Aquí, muchas familias extranjeras se han concentrado en un barrio del arrabal del pueblo donde pagan una media de 400 euros al mes de alquiler. Viven puerta con puerta con los vecinos humildes de la localidad; inmigrantes del interior que ya se integraron hace décadas. Pero estos inmigrantes del siglo XXI no han venido a quedarse. De hecho, cada mes, mil inmigrantes rumanos están tramitando sus papeles para regresar a su país, según el cónsul rumano en Castellón.

Ahora, al atardecer, una pareja rumana y dos magrebíes comparten banco de madera en un reseco parque infantil del barrio popular. Un vecino del pueblo habla con ellos de trabajo. "Cuando el boom de la construcción todos estos dormían en camas calientes. ¿Líos? Ninguno. Los más reacios a hablar son los árabes. Un mohamed estuvo años sin hablarme, pero cuando se quedó sin trabajo, vino a mí. Normal".

Sale música de fanfarria eslava y griterío de chiquillada de una ventana donde viven trabajadores rumanos con sus familias. Los del Este preparan su papeo favorito de los domingos, la torrà de xulles, con leña real. Amalia, la anciana vecina de al lado, sabe aguantar de buen talante las algarabías que montan los vecinos extranjeros; Ramiro el viejo agricultor jubilado de enfrente, no. "Si le molestan, llame a la policía que vendrán enseguida", dice con mala cara. De hecho, el domingo pasado se presentaron en la casa de los inmigrantes los dos cuerpos policiales del pueblo, la Local y la Guardia Civil, se conoce que un vecino los llamó porque hacían mucho ruido. "Lo más inquietante es que los policías llamaron a la puerta con las porras; lo más cómico es que llegaron cuando ya se habían ido todos. ¿Tiene gracia, no le parece?", explica sarcástico un testigo.
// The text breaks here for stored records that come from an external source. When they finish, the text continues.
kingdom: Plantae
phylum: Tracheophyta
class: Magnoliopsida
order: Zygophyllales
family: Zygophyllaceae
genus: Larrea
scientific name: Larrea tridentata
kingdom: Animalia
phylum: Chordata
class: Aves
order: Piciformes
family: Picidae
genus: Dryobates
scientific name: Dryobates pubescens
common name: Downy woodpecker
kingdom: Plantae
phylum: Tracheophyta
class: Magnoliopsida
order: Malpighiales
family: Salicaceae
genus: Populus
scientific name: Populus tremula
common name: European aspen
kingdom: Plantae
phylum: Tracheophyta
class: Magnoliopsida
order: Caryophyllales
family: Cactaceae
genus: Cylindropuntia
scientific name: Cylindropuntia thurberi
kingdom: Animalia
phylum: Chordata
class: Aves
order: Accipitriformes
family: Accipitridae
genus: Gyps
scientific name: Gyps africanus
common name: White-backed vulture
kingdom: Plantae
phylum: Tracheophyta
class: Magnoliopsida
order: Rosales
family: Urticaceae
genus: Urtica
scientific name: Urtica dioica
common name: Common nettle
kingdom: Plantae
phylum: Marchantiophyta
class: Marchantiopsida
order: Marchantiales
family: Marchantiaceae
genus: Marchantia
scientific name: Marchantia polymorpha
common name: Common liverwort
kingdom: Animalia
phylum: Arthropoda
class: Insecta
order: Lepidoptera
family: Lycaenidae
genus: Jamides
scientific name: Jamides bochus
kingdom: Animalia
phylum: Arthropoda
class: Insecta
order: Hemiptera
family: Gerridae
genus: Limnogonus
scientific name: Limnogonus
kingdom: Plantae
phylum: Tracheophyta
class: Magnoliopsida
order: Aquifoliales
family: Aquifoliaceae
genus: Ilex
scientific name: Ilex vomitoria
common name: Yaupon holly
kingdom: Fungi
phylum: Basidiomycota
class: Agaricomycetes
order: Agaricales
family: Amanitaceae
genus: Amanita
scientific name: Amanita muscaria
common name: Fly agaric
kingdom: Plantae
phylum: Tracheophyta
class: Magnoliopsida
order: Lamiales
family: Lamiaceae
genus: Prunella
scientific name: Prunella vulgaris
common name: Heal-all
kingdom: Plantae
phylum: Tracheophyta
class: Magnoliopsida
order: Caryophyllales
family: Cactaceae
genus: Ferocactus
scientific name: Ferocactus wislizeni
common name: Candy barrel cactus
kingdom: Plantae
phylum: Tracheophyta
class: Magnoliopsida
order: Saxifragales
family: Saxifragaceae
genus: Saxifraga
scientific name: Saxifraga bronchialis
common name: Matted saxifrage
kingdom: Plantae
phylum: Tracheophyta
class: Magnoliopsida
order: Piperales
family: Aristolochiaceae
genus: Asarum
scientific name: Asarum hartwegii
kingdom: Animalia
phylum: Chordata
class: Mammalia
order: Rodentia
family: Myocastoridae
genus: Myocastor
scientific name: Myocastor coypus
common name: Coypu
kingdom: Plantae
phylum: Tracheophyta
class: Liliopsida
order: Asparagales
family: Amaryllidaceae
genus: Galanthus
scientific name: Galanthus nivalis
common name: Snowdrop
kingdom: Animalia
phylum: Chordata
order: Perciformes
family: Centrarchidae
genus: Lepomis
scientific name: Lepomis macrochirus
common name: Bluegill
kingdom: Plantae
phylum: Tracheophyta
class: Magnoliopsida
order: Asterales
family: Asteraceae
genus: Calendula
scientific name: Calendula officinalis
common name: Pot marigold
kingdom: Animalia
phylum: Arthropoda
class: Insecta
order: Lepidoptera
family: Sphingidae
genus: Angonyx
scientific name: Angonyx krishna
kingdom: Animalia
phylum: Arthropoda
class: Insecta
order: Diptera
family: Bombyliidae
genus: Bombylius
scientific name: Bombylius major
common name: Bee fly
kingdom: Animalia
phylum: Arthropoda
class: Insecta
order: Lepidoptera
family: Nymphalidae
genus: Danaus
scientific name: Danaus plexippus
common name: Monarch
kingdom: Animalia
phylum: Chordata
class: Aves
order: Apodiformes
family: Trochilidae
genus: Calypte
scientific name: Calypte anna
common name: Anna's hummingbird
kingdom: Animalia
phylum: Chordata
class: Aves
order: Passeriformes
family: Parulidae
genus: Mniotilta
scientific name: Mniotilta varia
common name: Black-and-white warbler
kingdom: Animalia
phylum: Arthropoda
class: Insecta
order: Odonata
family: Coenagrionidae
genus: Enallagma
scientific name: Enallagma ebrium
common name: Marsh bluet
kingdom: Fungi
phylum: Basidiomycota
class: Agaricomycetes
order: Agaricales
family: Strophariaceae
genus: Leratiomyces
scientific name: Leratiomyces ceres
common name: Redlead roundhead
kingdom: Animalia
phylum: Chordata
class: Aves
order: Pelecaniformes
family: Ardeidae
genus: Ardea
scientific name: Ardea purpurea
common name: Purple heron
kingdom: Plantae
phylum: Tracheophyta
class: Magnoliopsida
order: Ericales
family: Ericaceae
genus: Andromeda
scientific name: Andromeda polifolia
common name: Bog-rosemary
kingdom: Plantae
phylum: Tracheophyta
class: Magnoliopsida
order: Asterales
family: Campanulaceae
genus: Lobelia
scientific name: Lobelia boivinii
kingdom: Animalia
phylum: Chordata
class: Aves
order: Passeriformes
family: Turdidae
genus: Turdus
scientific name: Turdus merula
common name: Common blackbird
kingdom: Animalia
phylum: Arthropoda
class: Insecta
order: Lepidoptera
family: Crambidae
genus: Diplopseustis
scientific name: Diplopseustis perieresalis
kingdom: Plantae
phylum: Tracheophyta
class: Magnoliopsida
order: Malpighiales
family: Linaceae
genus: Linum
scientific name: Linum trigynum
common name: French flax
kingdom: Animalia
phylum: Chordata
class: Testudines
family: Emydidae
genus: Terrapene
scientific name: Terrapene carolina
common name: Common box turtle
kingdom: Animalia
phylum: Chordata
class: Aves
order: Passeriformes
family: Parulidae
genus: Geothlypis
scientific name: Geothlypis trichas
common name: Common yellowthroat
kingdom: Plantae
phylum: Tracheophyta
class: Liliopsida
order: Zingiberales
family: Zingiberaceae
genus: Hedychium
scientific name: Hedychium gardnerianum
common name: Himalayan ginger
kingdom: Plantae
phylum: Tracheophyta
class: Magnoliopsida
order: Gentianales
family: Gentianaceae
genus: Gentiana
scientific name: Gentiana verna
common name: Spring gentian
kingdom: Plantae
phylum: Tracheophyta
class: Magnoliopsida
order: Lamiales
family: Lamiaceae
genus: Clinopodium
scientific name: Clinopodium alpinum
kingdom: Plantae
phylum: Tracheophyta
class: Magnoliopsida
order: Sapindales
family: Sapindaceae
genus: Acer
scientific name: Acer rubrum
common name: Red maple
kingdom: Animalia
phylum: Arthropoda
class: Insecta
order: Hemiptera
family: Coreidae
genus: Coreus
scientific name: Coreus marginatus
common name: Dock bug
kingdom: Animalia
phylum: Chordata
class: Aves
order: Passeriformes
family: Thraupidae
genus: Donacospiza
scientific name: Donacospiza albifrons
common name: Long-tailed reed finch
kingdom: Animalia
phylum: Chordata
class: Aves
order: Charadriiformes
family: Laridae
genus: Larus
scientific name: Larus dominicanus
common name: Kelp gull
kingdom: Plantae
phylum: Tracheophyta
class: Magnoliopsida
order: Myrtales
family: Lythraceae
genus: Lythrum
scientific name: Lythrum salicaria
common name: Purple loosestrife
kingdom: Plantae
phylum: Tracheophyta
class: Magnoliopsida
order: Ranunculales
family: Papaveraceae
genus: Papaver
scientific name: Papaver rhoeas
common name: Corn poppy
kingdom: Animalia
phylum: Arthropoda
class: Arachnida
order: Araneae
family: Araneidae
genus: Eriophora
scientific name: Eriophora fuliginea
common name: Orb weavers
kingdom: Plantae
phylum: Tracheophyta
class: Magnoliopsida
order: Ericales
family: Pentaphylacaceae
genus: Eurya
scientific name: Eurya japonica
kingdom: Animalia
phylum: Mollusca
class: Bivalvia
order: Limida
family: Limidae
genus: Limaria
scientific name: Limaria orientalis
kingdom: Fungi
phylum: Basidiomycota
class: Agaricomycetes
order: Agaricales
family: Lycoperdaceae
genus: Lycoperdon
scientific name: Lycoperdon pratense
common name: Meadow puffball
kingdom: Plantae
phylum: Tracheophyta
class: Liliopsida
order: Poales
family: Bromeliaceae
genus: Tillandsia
Pero esto son excepciones. La vida es plácida en este pueblo rodeado de naranjos por todos lados. Por la calle del Horno se apresura arrastrando a sus chicos una vecina marroquí, va ataviada como si estuviera en casa, en su tierra del norte africano. Es la mujer de uno de los currantes magrebíes que esperan jornales con la campaña de fruta. A primera vista todo es armonía en este pueblo de Castellón de 6.000 almas, de las cuales 800 ya son extranjeros inmigrantes. La mayoría de ellos rumanos, que trabajan en construcción y el campo, la minoría, magrebíes. Con todo, un porcentaje importante.

Un vecino aclara una cuestión: "Los rumanos se integran por una vía muy sencilla: las chicas, que son muy guapas, hacen amistad con los chicos. Además, ellos no tienen problema de entrar en los bares a beber birras, como nosotros. Los magrebíes son muy diferentes, no beben, van a la suya y están más aislados".

En el otro extremo del país, Titaguas un pequeño pueblo de Valencia, junto al río Turia que baja de Teruel, las cosas son algo diferentes. Aquí hay dos hermanos de una familia magrebí que arrendó un rebaño de ovejas y en un año ha doblado su número y rendimiento. Los del pueblo les miran con admiración. Cuando se le pregunta a un joven de la comarca cómo van las cosas con los pocos inmigrantes del pueblo, sonríe: "Oye, aquí no hay problema. Al atardecer nos vemos todos en la plaza, los extranjeros y los del pueblo". Las pocas familias rumanas que hay en esta zona se ocupan de los ancianos. Por eso, un joven con una camiseta del Ché puntualiza agresivo. "Los hay que tienen delito. Son racistas intolerantes, como el tío El Cojo, que echa pestes de los extranjeros en público pero tiene una ecuatoriana cuidando a su hermana".

De nuevo en La Plana, los vecinos indígenas polemizan en el bar sobre los inmigrantes del pueblo. De algo hay que hablar. "Los negros son buena gente. Los inmigrantes son buena gente. Hay problemas pero lo importante es que vivimos en paz. ¡Por ahora!"